Por agora fica por esclarecer o impacto que a nova lei terá nos futuros casamentos e uniões de facto, visto que não estão ainda definidos prazos para decisões sobre eventuais passagens para os tradicionais sexos “feminino” e “masculino”.

O anúncio da nova legislação foi feito em Agosto. Na altura, a Alemanha explicou que tendo especificamente em conta a visível ambiguidade genital com que nascem algumas pessoas o país passaria a permitir a partir do dia 1 de Novembro que o registo civil de uma criança inclua uma terceira opção, a de sexo indefinido, com o sexo civil a ficar assim em branco, o que exige, segundo a ministra da Justiça alemã, Sabine Leutheusser-Schnarrenberger, uma reforma na emissão dos documentos de identificação alemães, em que além da opção M e F passará a haver a opção X.

Na altura do anúncio, num trabalho que o PÚBLICO fez sobre o tema com vários especialistas, Jorge Sequeiros, director do Centro de Genética Preditiva e Preventiva do Instituto de Biologia Molecular e Celular da Universidade da Porto, aplaudiu a iniciativa devido à complexidade que o sexo de uma pessoa pode ter. “É uma excelente ideia a adoptar em Portugal. Falo nisso aos meus alunos há muito tempo. As situações de ambiguidade genital externa são raras, mas têm uma frequência que não é tão baixa como se julga. Muitas vezes são escondidas”, referiu o geneticista.

A ideia da Alemanha é que mais tarde, depois de uma série de estudos cromossómicos, genéticos, hormonais e anatómicos, entre outros, essa pessoa em situação de intersexo possa ver-lhe atribuído um sexo civil definido. A Alemanha tornar-se-á o primeiro país da Europa — onde se estima que uma em cada 5000 crianças nasça com sexo indefinido — a dar esta opção aos seus cidadãos, que já existe na Austrália e na Nova Zelândia, onde o terceiro tipo sexual pode ser indicado em documentos como o passaporte.

Estes países reconhecem que nem tudo se esgota num sistema de dois sexos, que, além do sexo masculino e feminino, há pessoas intersexuais, com características masculinas e femininas, como os hermafroditas e os pseudo-hermafroditas (num hermafrodita há simultaneamente tecido ovárico e testicular, enquanto um pseudo-hermafrodita só tem ou testículos ou ovários e os genitais externos são do outro sexo).

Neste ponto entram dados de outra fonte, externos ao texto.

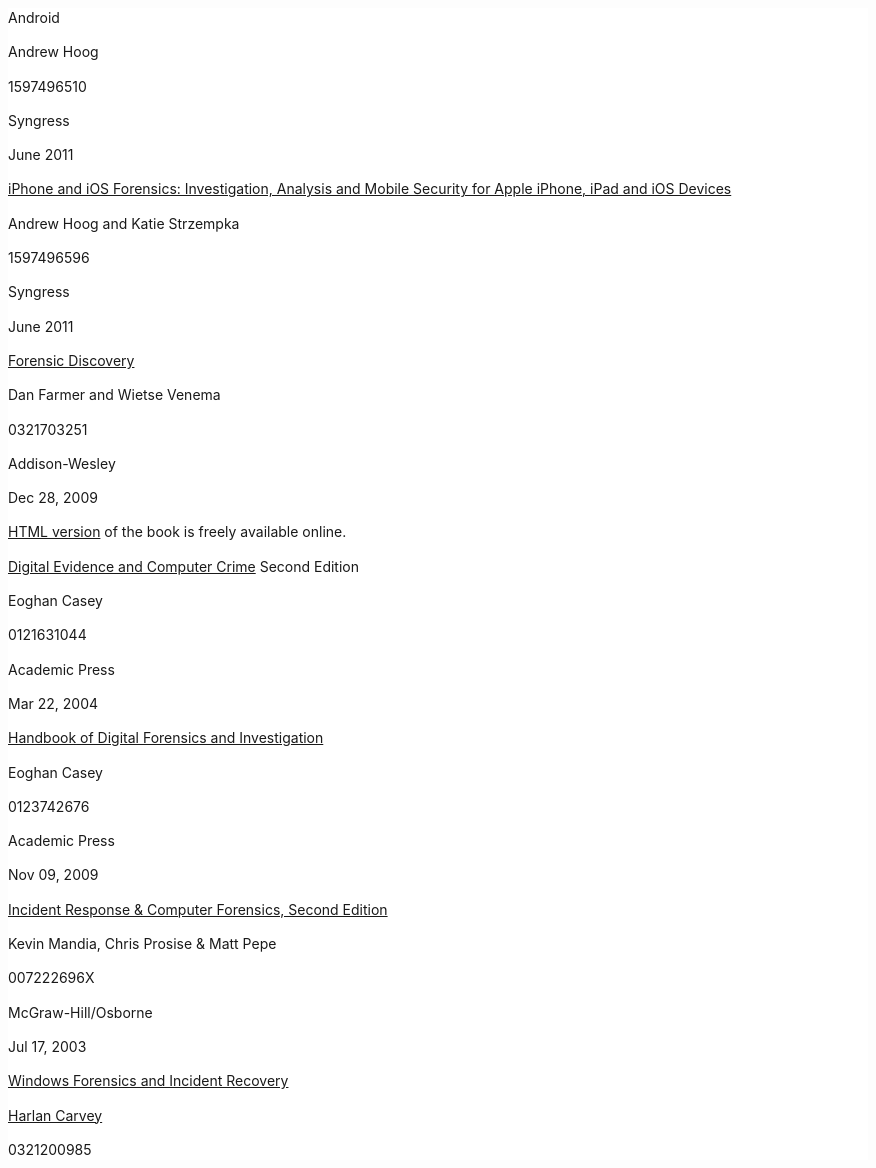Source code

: Android</a></p></td>
<td><p>Andrew Hoog</p></td>
<td><p>1597496510</p></td>
<td><p>Syngress</p></td>
<td><p>June 2011</p></td>
<td></td>
</tr>
<tr class="odd">
<td><p><a
href="http://viaforensics.com/education/iphone-ios-forensics-mobile-security-book/">iPhone
and iOS Forensics: Investigation, Analysis and Mobile Security for Apple
iPhone, iPad and iOS Devices</a></p></td>
<td><p>Andrew Hoog and Katie Strzempka</p></td>
<td><p>1597496596</p></td>
<td><p>Syngress</p></td>
<td><p>June 2011</p></td>
<td></td>
</tr>
<tr class="even">
<td><p><a href="http://www.amazon.com/gp/product/020163497X">Forensic
Discovery</a></p></td>
<td><p>Dan Farmer and Wietse Venema</p></td>
<td><p>0321703251</p></td>
<td><p>Addison-Wesley</p></td>
<td><p>Dec 28, 2009</p></td>
<td><p><a
href="http://www.porcupine.org/forensics/forensic-discovery/">HTML
version</a> of the book is freely available online.</p></td>
</tr>
<tr class="odd">
<td><p><a href="http://www.amazon.com/gp/product/0121631044">Digital
Evidence and Computer Crime</a> Second Edition</p></td>
<td><p>Eoghan Casey</p></td>
<td><p>0121631044</p></td>
<td><p>Academic Press</p></td>
<td><p>Mar 22, 2004</p></td>
<td></td>
</tr>
<tr class="even">
<td><p><a href="http://www.amazon.com/gp/product/0123742676">Handbook of
Digital Forensics and Investigation</a></p></td>
<td><p>Eoghan Casey</p></td>
<td><p>0123742676</p></td>
<td><p>Academic Press</p></td>
<td><p>Nov 09, 2009</p></td>
<td></td>
</tr>
<tr class="odd">
<td><p><a
href="http://books.mcgraw-hill.com/getbook.php?isbn=007222696X">Incident
Response &amp; Computer Forensics, Second Edition</a></p></td>
<td><p>Kevin Mandia, Chris Prosise &amp; Matt Pepe</p></td>
<td><p>007222696X</p></td>
<td><p>McGraw-Hill/Osborne</p></td>
<td><p>Jul 17, 2003</p></td>
<td></td>
</tr>
<tr class="even">
<td><p><a
href="http://www.awprofessional.com/bookstore/product.asp?isbn=0321200985&amp;rl=1">Windows
Forensics and Incident Recovery</a></p></td>
<td><p><a href="Harlan_Carvey" title="wikilink">Harlan
Carvey</a></p></td>
<td><p>0321200985</p></td>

As discrepâncias entre os diferentes níveis de sexo têm sido particularmente publicitadas no mundo do atletismo. Foi aí que começaram as verificações de sexo, obrigatórias no início dos anos 1960, pela Federação Internacional de Atletismo e pelo Comité Olímpico Internacional, para evitar que homens se disfarçassem de mulheres nas provas femininas de atletismo, uma vez que, em princípio, teriam mais vantagens competitivas. Porém, a realidade revelou-se tudo menos a preto e branco, e os organismos internacionais de desporto acabaram por pôr fim, na década de 1990, às averiguações do sexo obrigatórias, abandonando a ideia de que há uma fronteira bem definida entre um homem e uma mulher.